To that end, I appreciate the weak and lame arguments attacking the Constitution and the Conservatives who stand behind it. The contrast serves the cause of liberty nicely.
You do know that the rhetoric where Michelle Bachman is back at home because she’s a she is kind of like “Eat the Baby” rhetoric, right? Scalia’s interesting thoughts aside about women at Princeton…
Is it the thoughts or the rhetoric that you’re against? I don’t necessarily like the word “reimagined”, either (“to form a new conception of”), but amended does mean “to change or modify for the better.” Merriam Webster. (I’m not Bluebooking unless I’m paid to do so.) Reimagined (new word in 1934, learn something new every day) is a stronger word than amended, but hyperbolic statements fly on both sides of the fence. I can think of worse examples. Looking forward to hearing more of your thoughts!

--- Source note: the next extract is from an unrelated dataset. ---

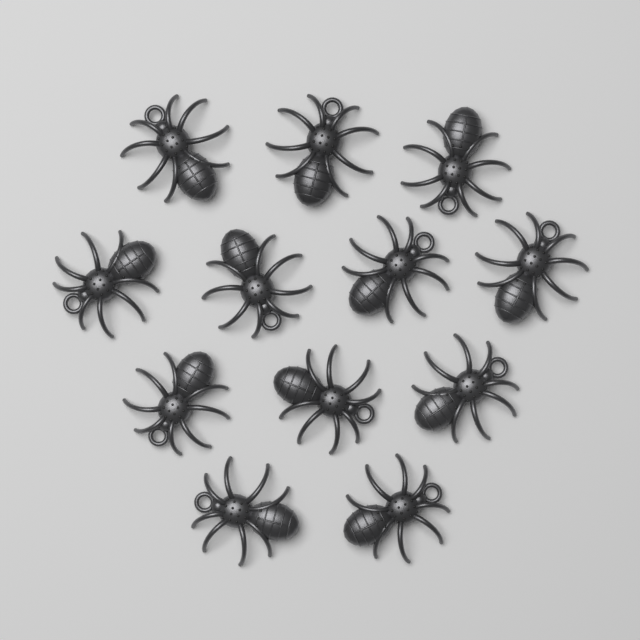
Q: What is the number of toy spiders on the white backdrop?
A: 12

I have no problem whatsoever if someone wants to imagine the Constitution can be made better, and then proposes an Amendment to make their imagined state of being the law.

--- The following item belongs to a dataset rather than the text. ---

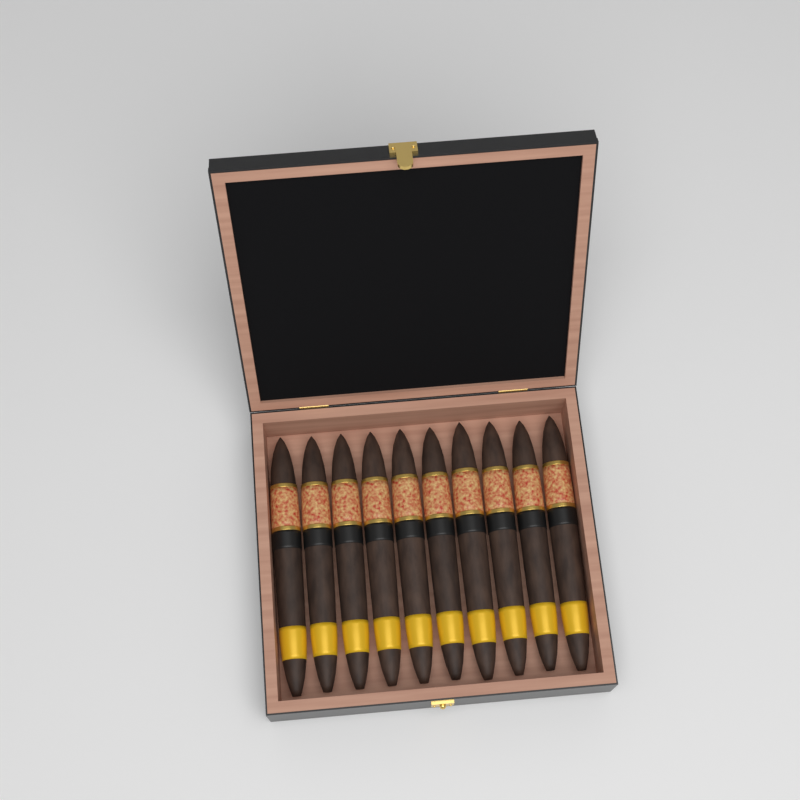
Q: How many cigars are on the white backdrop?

But that was not what was meant by that author when he uses the term “reimagined.” Rather, he wants judges to “reimagine” the meaning behind words which are already there, such that they mean something different than what the citizens of this country meant them to mean when they decided (through their elected reps) to ratify the amendment or provision.
That’s illigitmate. To essentially make up an amendment to the Constitution out of whole cloth (or out of penumbras or whatever) is to subvert the will of the citizenry.
How one uses words is important. In some contexts, “reimagine” and “amend” could be used interchangably, but in this context they have massively different meanings. In this case, the NYT author is proposing to SIDESTEP the Constitutional amendment process via a judges imagination – he is NOT proposing to imagine a better Constitution and then work democratically to amend it.